While NewHoo will have a tough time getting enough humans to give up their time to crawl the web's 200 million+ web pages, it's a step in the right direction. All four of these companies -- Google, AskJeeves, MiningCo, and NewHoo -- have problems they have to solve. It's just a fact of life for companies getting ahead of an industry.

The search engine business is highly competitive and where it is headed is uncertain. Can just a search engine company support a $1+ billion market value? Bhose billion dollar companies have more services like personalization, chat, and message boards other than search. You're right, but if you take search away, you take away the basis of the whole site. Users don't go to a portal to get stock news, they go to a portal to get to where they want to go. They might stop for a couple minutes on the portal using the extra services, but internet investors have to remember the epicenter of the whole business is the search engine. Instead of portals putting search on the backburner and letting their indexes get outdated, they should be buying out companies like AskJeeves and Google. They are the future.

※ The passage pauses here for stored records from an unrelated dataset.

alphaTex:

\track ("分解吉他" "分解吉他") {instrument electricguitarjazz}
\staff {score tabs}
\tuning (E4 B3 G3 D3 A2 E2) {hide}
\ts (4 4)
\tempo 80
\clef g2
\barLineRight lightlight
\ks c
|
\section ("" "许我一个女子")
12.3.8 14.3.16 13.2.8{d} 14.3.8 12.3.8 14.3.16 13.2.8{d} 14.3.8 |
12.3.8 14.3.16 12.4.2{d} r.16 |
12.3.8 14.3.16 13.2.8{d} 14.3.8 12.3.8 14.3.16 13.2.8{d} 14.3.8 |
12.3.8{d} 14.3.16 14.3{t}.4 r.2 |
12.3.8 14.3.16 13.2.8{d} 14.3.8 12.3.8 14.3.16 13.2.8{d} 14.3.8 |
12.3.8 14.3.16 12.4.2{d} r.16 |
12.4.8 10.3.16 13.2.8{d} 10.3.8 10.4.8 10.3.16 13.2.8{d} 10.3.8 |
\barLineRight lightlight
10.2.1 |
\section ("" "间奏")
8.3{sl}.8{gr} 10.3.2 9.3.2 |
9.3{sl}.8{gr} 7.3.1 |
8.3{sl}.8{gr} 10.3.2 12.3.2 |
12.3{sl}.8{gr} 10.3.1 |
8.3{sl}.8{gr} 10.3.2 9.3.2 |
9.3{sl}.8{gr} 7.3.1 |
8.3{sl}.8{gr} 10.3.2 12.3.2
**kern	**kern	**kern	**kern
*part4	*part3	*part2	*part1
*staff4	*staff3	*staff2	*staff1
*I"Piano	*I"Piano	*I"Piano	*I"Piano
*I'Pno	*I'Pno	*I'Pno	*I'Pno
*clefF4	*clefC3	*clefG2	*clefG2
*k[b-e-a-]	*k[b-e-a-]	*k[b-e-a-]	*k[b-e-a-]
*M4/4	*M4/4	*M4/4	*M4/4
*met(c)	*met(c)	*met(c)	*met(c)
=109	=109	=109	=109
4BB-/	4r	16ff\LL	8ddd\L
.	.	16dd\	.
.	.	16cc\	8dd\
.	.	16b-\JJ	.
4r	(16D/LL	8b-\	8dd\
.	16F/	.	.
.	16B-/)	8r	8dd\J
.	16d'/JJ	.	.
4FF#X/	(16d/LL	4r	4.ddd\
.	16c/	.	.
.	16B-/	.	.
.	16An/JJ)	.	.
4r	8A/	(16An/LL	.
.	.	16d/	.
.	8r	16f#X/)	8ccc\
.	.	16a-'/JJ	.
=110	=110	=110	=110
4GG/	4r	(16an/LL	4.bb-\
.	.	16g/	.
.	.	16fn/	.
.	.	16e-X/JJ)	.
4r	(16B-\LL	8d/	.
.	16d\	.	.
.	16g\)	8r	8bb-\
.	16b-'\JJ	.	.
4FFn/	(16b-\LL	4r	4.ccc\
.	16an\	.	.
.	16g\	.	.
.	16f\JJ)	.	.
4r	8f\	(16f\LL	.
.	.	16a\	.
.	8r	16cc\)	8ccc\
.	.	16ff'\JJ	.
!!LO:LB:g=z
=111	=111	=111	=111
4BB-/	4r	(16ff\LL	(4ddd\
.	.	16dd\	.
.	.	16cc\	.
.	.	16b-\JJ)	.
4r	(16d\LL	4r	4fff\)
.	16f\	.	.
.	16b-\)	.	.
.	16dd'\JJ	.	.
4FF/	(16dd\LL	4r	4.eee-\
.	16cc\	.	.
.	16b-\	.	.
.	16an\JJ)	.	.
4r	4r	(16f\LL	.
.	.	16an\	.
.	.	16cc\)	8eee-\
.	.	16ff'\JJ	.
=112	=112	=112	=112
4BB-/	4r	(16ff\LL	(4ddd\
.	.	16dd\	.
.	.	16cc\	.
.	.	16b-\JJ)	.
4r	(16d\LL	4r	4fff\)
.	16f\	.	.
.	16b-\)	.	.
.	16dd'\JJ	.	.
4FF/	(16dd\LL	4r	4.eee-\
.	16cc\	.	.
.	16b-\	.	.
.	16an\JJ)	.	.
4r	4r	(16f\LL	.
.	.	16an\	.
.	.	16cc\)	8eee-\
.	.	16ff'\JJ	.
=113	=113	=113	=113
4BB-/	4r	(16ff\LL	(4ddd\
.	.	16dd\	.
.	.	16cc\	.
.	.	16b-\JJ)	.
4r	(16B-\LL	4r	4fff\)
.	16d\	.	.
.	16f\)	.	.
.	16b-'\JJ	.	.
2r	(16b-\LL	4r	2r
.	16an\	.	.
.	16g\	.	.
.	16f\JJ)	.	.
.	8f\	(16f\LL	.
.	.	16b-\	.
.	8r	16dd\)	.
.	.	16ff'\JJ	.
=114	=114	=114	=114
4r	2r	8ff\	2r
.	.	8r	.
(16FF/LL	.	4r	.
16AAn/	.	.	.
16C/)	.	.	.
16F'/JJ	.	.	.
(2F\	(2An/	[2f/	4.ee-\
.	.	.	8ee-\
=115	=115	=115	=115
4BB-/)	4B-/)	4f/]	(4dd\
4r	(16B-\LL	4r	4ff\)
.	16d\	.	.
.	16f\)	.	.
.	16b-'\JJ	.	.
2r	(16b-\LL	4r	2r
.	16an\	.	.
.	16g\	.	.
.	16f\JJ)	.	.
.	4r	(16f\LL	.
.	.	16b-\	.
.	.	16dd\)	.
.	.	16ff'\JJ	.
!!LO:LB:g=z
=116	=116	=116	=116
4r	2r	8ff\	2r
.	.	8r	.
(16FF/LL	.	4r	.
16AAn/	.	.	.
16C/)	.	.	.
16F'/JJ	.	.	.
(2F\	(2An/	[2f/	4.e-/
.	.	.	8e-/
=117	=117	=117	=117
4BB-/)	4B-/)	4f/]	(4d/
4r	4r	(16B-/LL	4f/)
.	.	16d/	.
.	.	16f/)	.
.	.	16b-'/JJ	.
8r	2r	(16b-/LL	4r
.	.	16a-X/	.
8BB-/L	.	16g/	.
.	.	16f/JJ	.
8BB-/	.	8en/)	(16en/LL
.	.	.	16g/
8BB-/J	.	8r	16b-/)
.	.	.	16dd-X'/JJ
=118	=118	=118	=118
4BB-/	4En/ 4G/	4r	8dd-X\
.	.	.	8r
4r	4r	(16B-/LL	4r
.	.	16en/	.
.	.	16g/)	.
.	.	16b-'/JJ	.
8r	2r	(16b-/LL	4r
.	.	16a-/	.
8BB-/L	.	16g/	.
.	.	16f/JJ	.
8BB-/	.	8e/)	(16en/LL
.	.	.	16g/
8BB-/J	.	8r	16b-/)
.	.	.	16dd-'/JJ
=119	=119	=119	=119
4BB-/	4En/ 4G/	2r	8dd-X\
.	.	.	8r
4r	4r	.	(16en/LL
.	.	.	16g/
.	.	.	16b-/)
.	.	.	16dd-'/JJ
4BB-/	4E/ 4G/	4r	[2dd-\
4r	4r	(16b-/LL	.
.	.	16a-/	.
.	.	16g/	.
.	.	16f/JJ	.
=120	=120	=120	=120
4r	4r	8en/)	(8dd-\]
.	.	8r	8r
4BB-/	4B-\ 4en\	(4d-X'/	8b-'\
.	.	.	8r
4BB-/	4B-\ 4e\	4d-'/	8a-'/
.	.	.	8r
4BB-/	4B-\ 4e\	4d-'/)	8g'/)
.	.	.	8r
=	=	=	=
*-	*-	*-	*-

While it's important for portals to develop their other businesses with better prospects, the search engine must not be neglected because it still has tremendous value. It's easy to look away from the tried and true search engine giving a portal a steady growth in page views and advertising revenue and trying to find hidden value in emerging businesses like online shopping guides, auctions and stores, and web calendars. So the question is do the portals believe still believe in the search engine. It's that simple.

It will be interesting to see how the portals react to Google, MiningCo, NewHoo, and AskJeeves. Consolidation? Or ignorance? I guess we'll have to wait to see what happens.

Another chapter of search engine mystery is closed.... or is it?